Cualquiera que sea su denominación específica o su apodo comarcano: fachas en España, tories en Inglaterra, schwarzen en el sur de Alemania, momios en Chile, godos en Colombia, curuchupas en Ecuador, tutumpotes en la República Dominicana, mochos en México, fachos en Uruguay, pelucones en algunos países, cachurecos en Honduras y Guatemala, orejudos en Buenos Aires, lomos negros en otras provincias argentinas, saquaremas antiguamente en Brasil, rosqueros en la Bolivia revolucionaria de los años 50, los partidos conservadores consagran todos sus esfuerzos, horas y energías a preservar la sociedad tradicional y a montar guardia sobre los privilegios de las minorías aventajadas.

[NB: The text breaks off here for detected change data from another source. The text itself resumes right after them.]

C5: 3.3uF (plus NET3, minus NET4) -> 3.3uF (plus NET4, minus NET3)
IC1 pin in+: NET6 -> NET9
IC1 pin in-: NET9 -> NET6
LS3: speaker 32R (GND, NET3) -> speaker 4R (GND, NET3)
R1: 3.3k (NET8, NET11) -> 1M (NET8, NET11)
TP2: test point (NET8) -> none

El conservadorismo, en materia religiosa, estuvo generalmente unido con el catolicismo más añejo —el catolicismo preconciliar— que, con su célebre teoría del altar y del trono, defendió en su momento la monarquía y se valió de la influencia de la Iglesia, que entonces era mucha, para mantener un orden social injusto. En los pueblos orientales ese conservadorismo está profundamente arraigado en las dos principales ramas del islamismo: la chiita y la sunita que, bajo sus regímenes teocráticos, insisten en vincular la religión con la política y se oponen militantemente al >laicismo como concepción estatal, impugnan la separación de la iglesia y el Estado y tratan de instrumentar la religión en su beneficio político y económico.